On Wed, Aug 24, 2022 at 09:40:24AM +0800, Paul Wise wrote:
>
>The problem is that the vendors for most devices that include the Intel
>hardware require Intel signatures on the firmware binaries.
>
>Some devices (Intel based Chromebooks and UP boards) allow firmware
>binaries to be signed by a "community" private key that is public.
>
>In the future Intel may enable a scenario similar to Secure Boot's
>Machine Owner Key setup, where device owners can add new signing keys.
>
>https://github.com/thesofproject/sof/issues/5814
>
>In that situation, Debian could sign the audio firmware binaries
>instead and allow users to sign their own modified firmware binaries.

Yup, that would be a lovely big win!

>> The free installer is ideal for virtualisation only because it's
>> sitting on top of a bunch of idealised hardware.
>
>It could also be useful for devices that run libre firmware, such as
>Raptor Computing's ppc64el devices, although Debian does not have
>packages of the libre firmware projects for these devices so in
>practice it isn't yet useful for those scenarios.

Right.

I'd prefer us not to get dragged down the "users just need to pick the
right hardware" path.
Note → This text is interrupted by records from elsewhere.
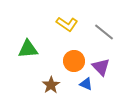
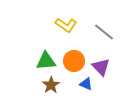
yellow L-shape: moved 1 px left, 1 px down
green triangle: moved 18 px right, 12 px down
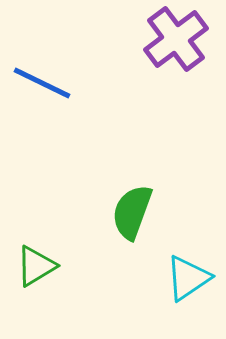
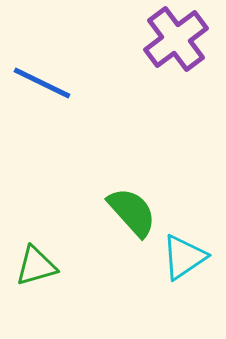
green semicircle: rotated 118 degrees clockwise
green triangle: rotated 15 degrees clockwise
cyan triangle: moved 4 px left, 21 px up
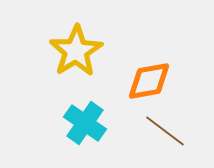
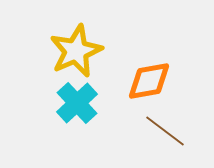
yellow star: rotated 8 degrees clockwise
cyan cross: moved 8 px left, 20 px up; rotated 12 degrees clockwise
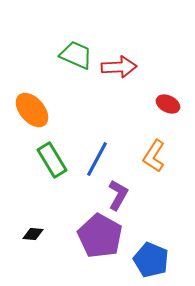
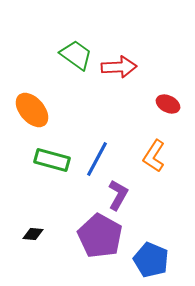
green trapezoid: rotated 12 degrees clockwise
green rectangle: rotated 44 degrees counterclockwise
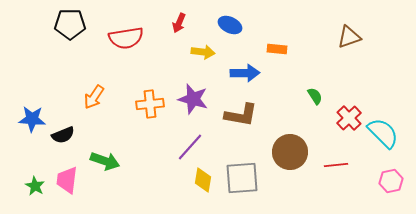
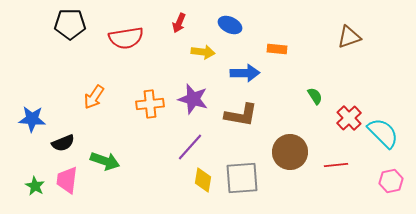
black semicircle: moved 8 px down
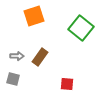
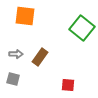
orange square: moved 9 px left; rotated 25 degrees clockwise
green square: moved 1 px right
gray arrow: moved 1 px left, 2 px up
red square: moved 1 px right, 1 px down
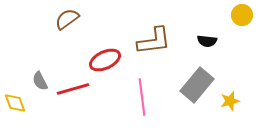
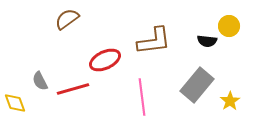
yellow circle: moved 13 px left, 11 px down
yellow star: rotated 18 degrees counterclockwise
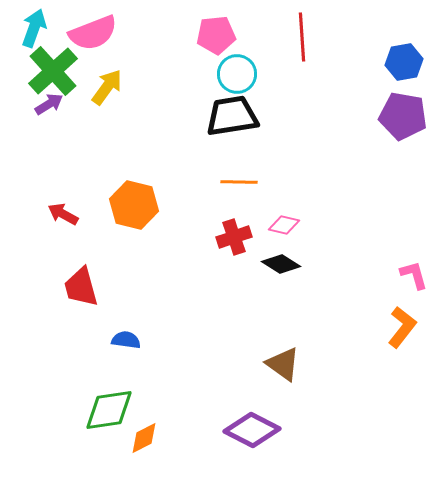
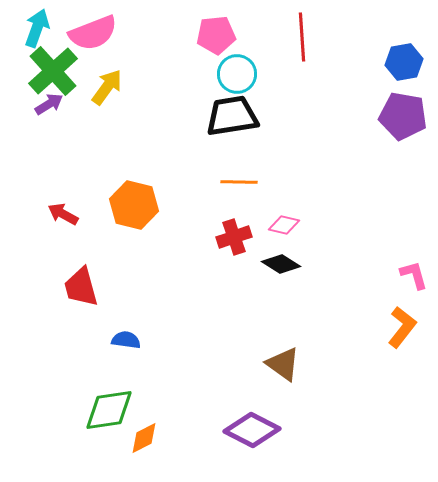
cyan arrow: moved 3 px right
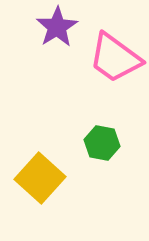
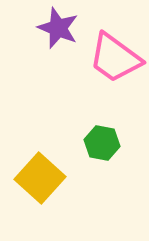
purple star: moved 1 px right, 1 px down; rotated 18 degrees counterclockwise
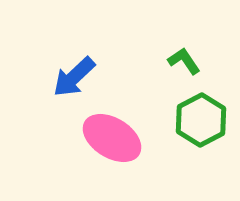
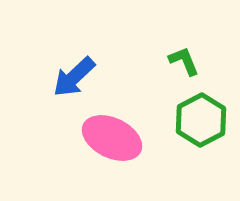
green L-shape: rotated 12 degrees clockwise
pink ellipse: rotated 6 degrees counterclockwise
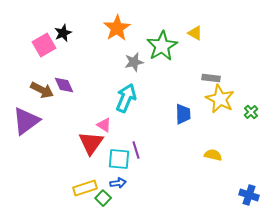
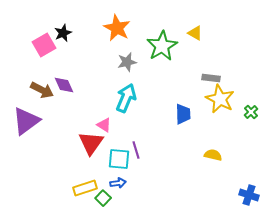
orange star: rotated 12 degrees counterclockwise
gray star: moved 7 px left
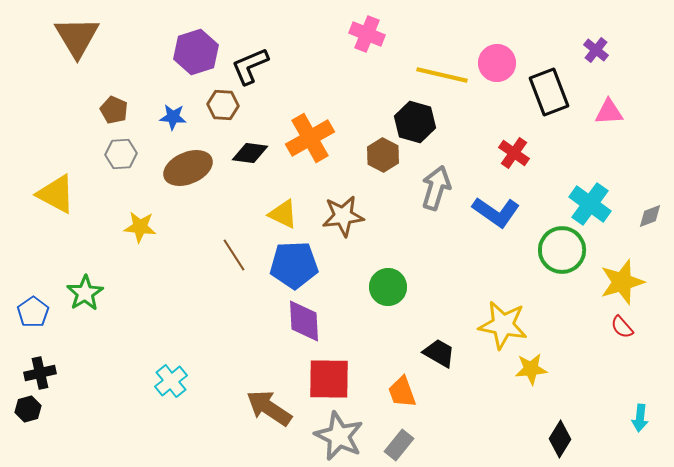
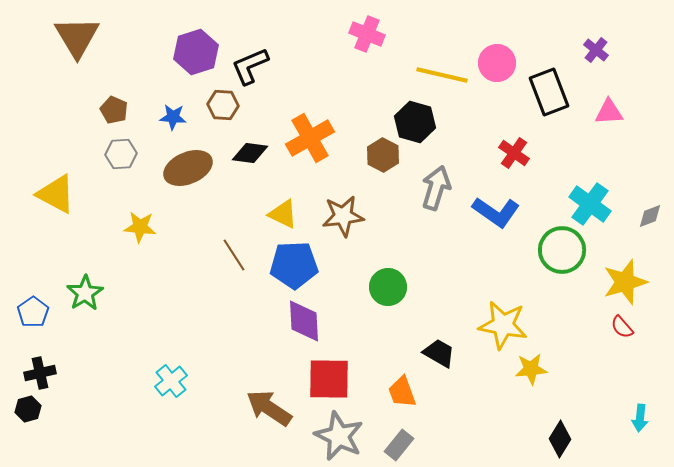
yellow star at (622, 282): moved 3 px right
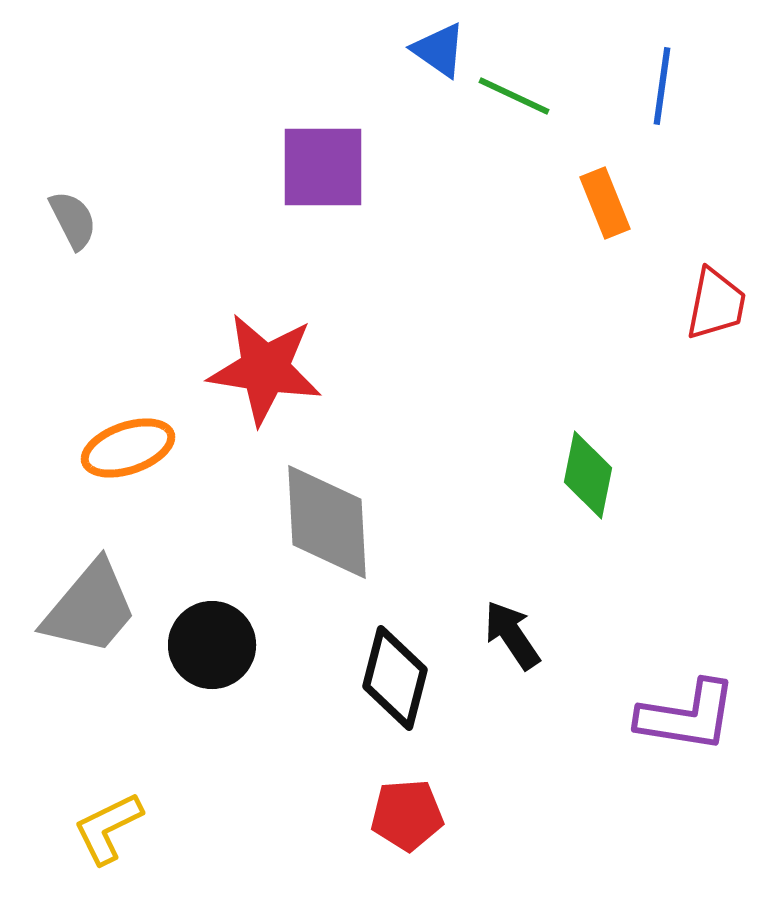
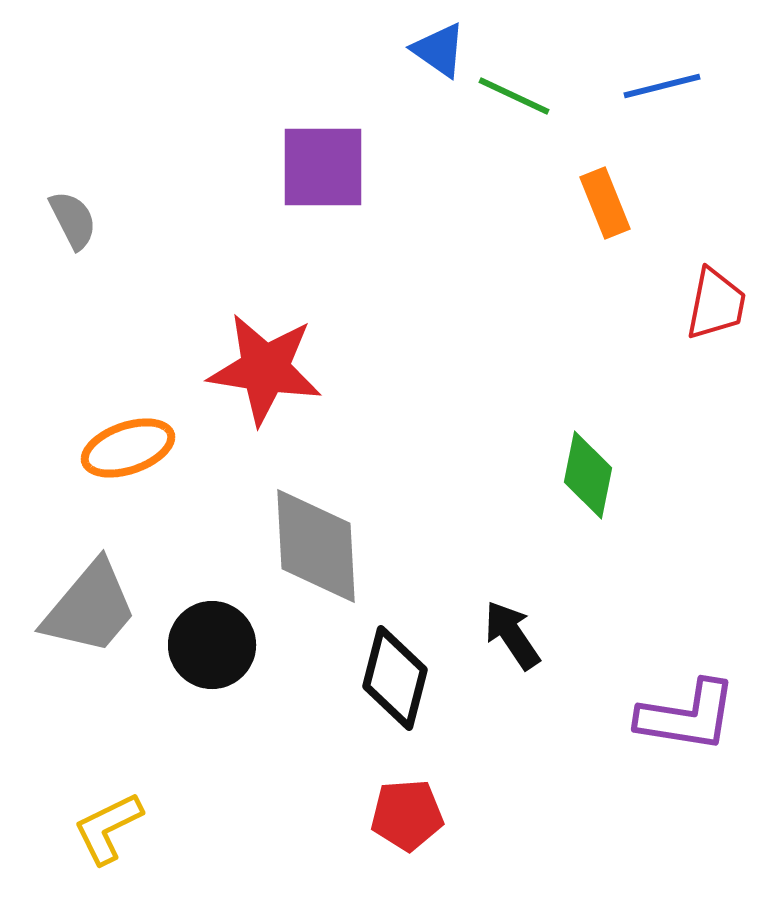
blue line: rotated 68 degrees clockwise
gray diamond: moved 11 px left, 24 px down
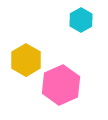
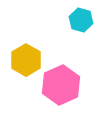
cyan hexagon: rotated 15 degrees counterclockwise
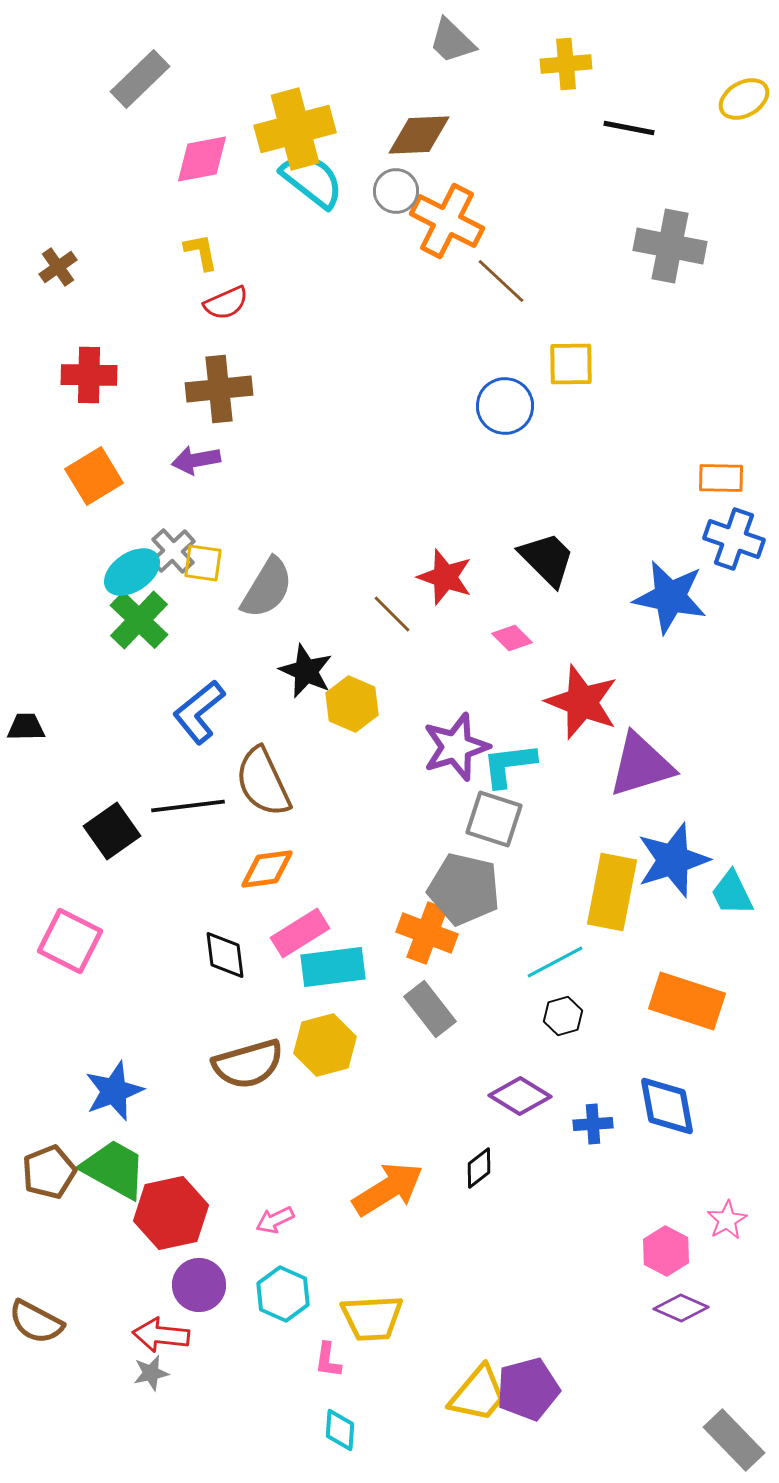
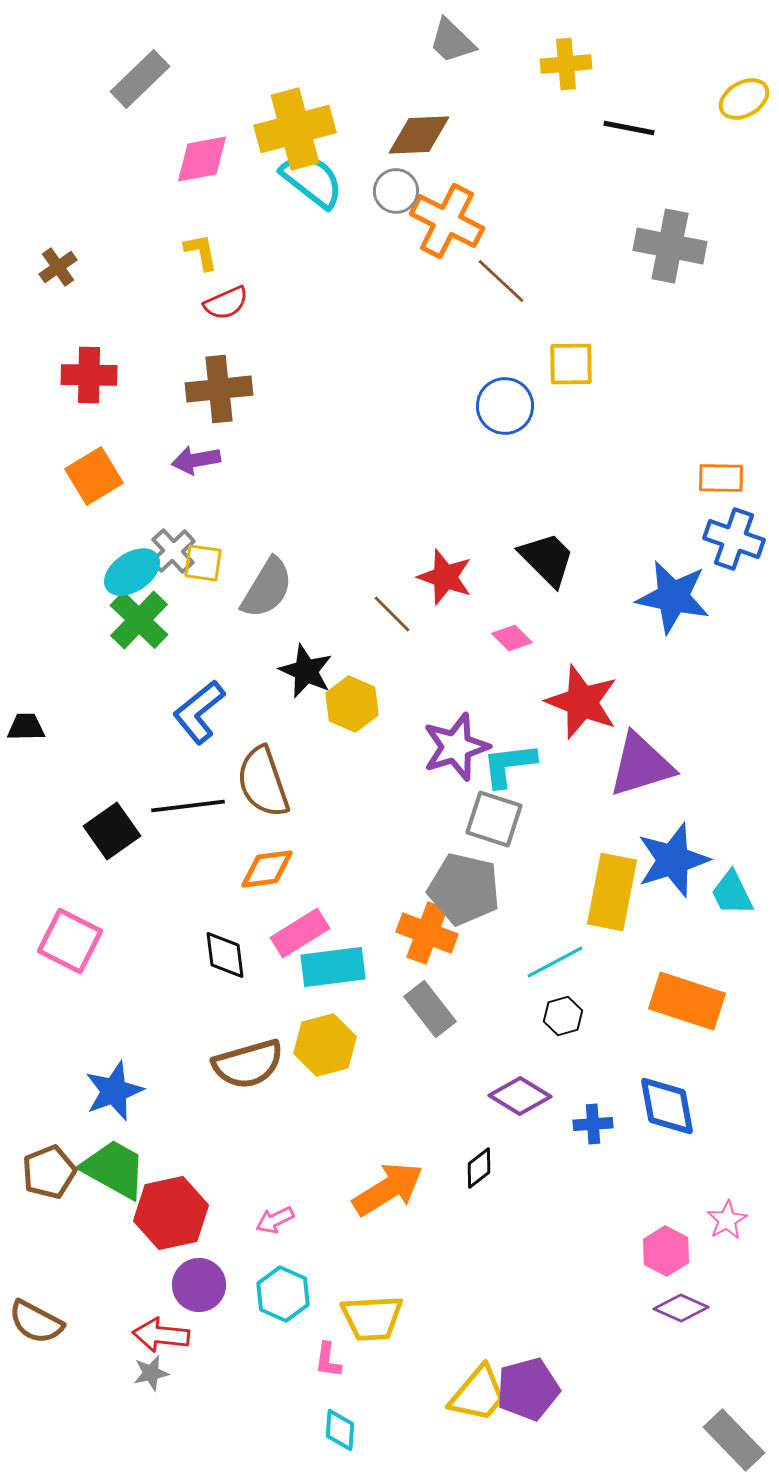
blue star at (670, 597): moved 3 px right
brown semicircle at (263, 782): rotated 6 degrees clockwise
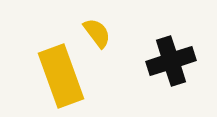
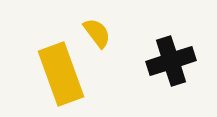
yellow rectangle: moved 2 px up
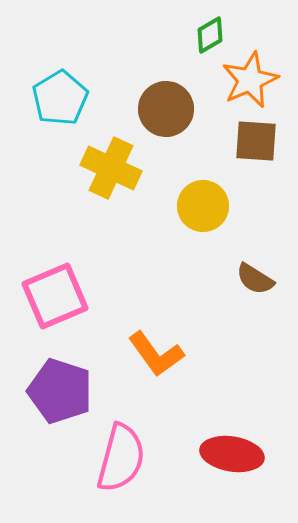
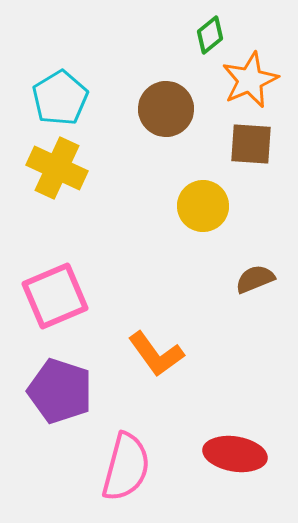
green diamond: rotated 9 degrees counterclockwise
brown square: moved 5 px left, 3 px down
yellow cross: moved 54 px left
brown semicircle: rotated 126 degrees clockwise
red ellipse: moved 3 px right
pink semicircle: moved 5 px right, 9 px down
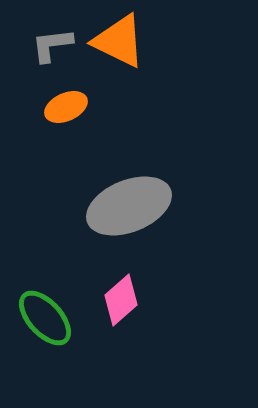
That way potentially lies a (slightly snobbish?)
"you chose wrong, try harder" message that will just push users (and
eventually developers) to other distros.

There are always going to be machines that we can't/won't be able to
support, but when the vast majority of current laptops don't function
sensibly without non-free firmware I think we have to adapt to reality
in supporting our users.

-- 
Steve McIntyre, Cambridge, UK.                                st...@einval.com
Welcome my son, welcome to the machine.